Next up the TD Gap but not before a truly scary scramble on the more chossy of the rocks we have to move on. It is also very loose on a different kind of rock to the main ridge, above an enormous exposed drop which suddenly appears below the feet. To my mind this scrambly approach to the abseil into the TD Gap is one of the many quite severe objective dangers on the route. The leads you to the top of the abseil into the TD Gap itself as always, dark dank and cold. I go down first, and await Jim’s appearance. Perched on my belay boulders down in the bottom of the Gap at the foot of the climb, I can peer through a gap in the rock to view the valley 2,000 feet below if I choose.
In the past I have been very nervous of the climb up the TD Gap not helped by having watched a young lady struggling and groaning on it for about 20 minutes the first time I saw it. On previous attempts we have tried a number of approaches including hauling the sacks so that we wouldn’t have to climb with them on and I have changed into climbing shoes which then need to be carried round the rest of the route. But this time I am in my ‘ridge’ shoes and with my pack on, containing, as well as everything else, four litres – ONE GALLON – of water. Jim swarms up the climb and I start off. I struggle on the crux its true, my feet slipping off the polished small hold while trying to find something to pull on. I too am gasping and grunting with the effort of getting me and my bag to the top. But then I do it, I get back to the top, out into the sunshine.
The day is one of the very best, in fact it is too hot, the rocks are hot, we are too hot, and there isn’t a cloud in the sky. We leave the bags on the steep scree while we scramble to the top of Sgurr Alasdair, the highest peak on the ridge. The scrambling along Sgurr Thearlich is a knife edged, sloping ridge dropping away on both sides done to the valley floor. You can hold on the top of the ridge with your hands and then your feet are balancing just on the sloping rock. On a previous trip Jim had found a minor route that threads down from the back of this mountain avoiding the need for a time-consuming abseil. Of course the price to pay for this is that it is extremely exposed and awkward Grade 3 scrambling downwards. Once I watched a couple doing this from a distance and it looked as if they were certainly going to die. Now it is us and its fine.
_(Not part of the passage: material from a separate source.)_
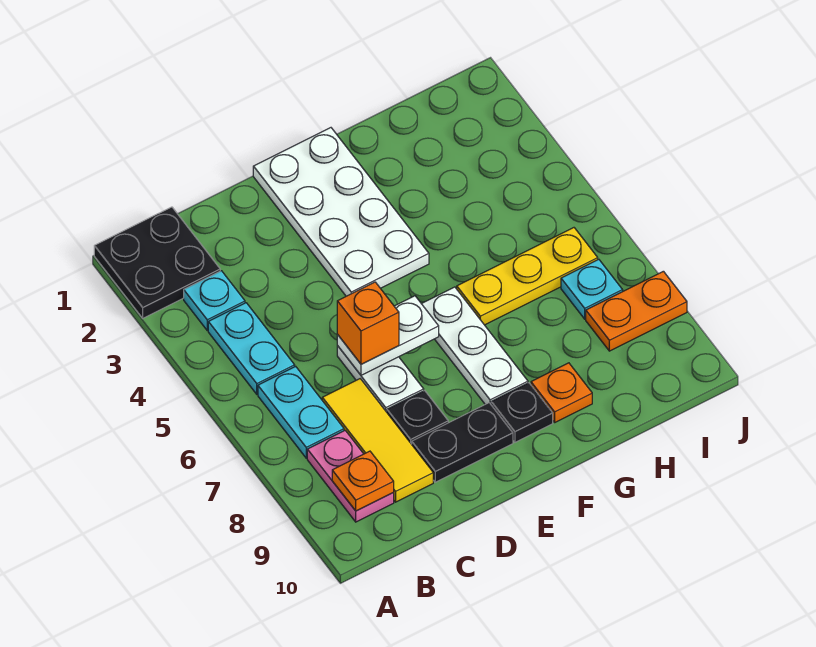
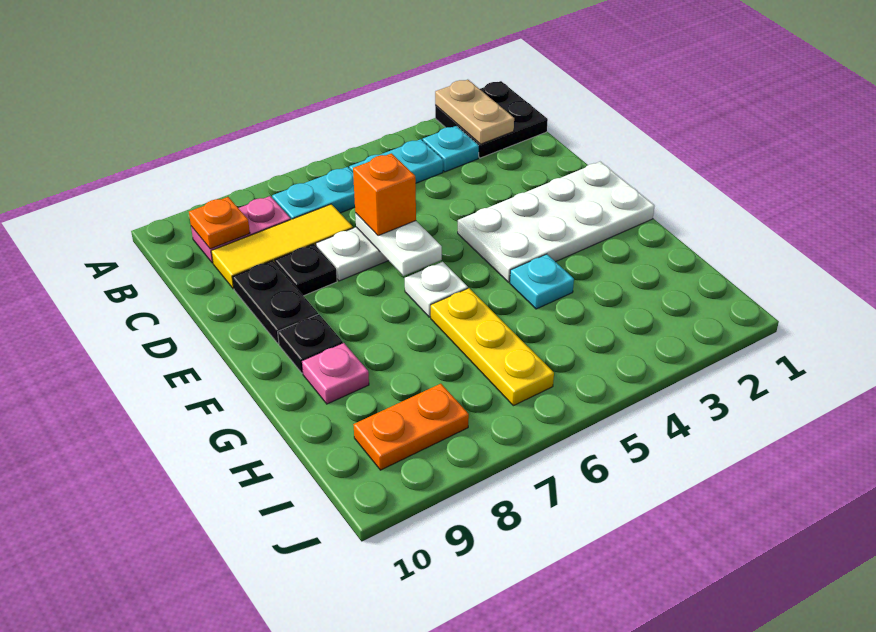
none -> tan plate A2:B2 level 2
white plate F6:F8 level 1 -> white plate F6 level 1
orange plate G9 level 1 -> pink plate G9 level 1
cyan plate I7 level 1 -> cyan plate G4 level 1
orange plate I8:J8 level 1 -> orange plate I8:I9 level 1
We land on a narrow neck of boulders between two great abysses (as always black and shady) from where we start the climb of King’s Chimney. This is a roped climb. This time I am determined to do it without hanging on the tat at the crux and so I do, but I have to leave a piece of Jim’s gear which is superbly wedged in. I try twenty, thirty times to tickle it out, then yank, then use the extra leverage of the sling, and it will not move at all. All this while perched awkwardly on the hardest part of the climb. Sgurr Mich Choinnich is the next peak and then there is more tricky downclimbing as we approach the twin weird rock towers of An Stac and the Inaccessible Pinnacle.
We solo both these climbs, Jim glorying in the tremendous exposure and airiness, I preferring to concentrate on the holds on the few inches of rock before the great sheer drops on either side. The reason we solo them is that there is not another soul about. Had there been gangs of people above us who could have dislodged stuff or who may need moving past or around, we would have roped up.
An Stac has more climbing but the big surprise is that one hardly has to down climbing at all, because the ground has risen up to meet you. The Inn Pin is like a spiky dinosaur’s back. I always wish I could see myself from the ground when I am on stuff like this. We are surprised on this beautiful day to find nobody at all. We are glad too when we are soloing – it is so much faster than pitching it. At the top, we abseil off, me first, (is it best to go first or last?) and celebrate with a brief sandwich stop. It is 12 noon and we have been going for 6 hours. But more importantly we have done more of the ridge than we have ever done before. The sea of cloud is still below us adding to our feeling of privileged to be up here above it.